▼▼▼

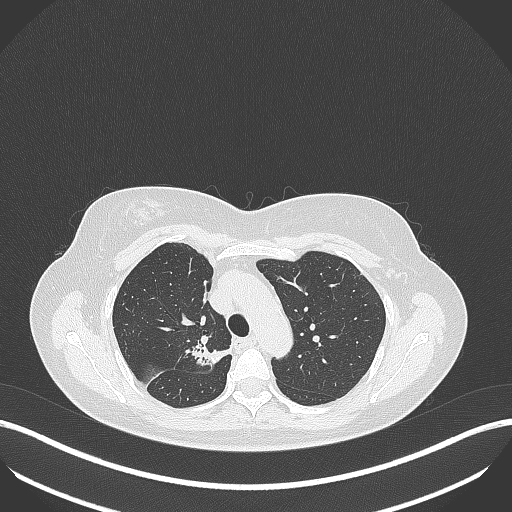
Chest CT, one axial slice. Position 288 of 386 along the scan axis. Lung window (W 1500 / L -600 HU). 512 × 512 image matrix. Female patient, age 65 years. From the clinical record (not read from this slice): clinical TNM (as recorded): T1b N0 M0.
Structures marked on this image (rectangle marked by the reading radiologist):
- lung tumour (recorded histology: adenocarcinoma): bounding box (x1, y1, x2, y2) in pixels: (187, 336, 229, 373)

▲▲▲

Exercise prompt: Your answer should be each line from the preceding material in which the word "image" occurs.

Solution below:
Chest CT, one axial slice. Position 288 of 386 along the scan axis. Lung window (W 1500 / L -600 HU). 512 × 512 image matrix. Female patient, age 65 years. From the clinical record (not read from this slice): clinical TNM (as recorded): T1b N0 M0.
Structures marked on this image (rectangle marked by the reading radiologist):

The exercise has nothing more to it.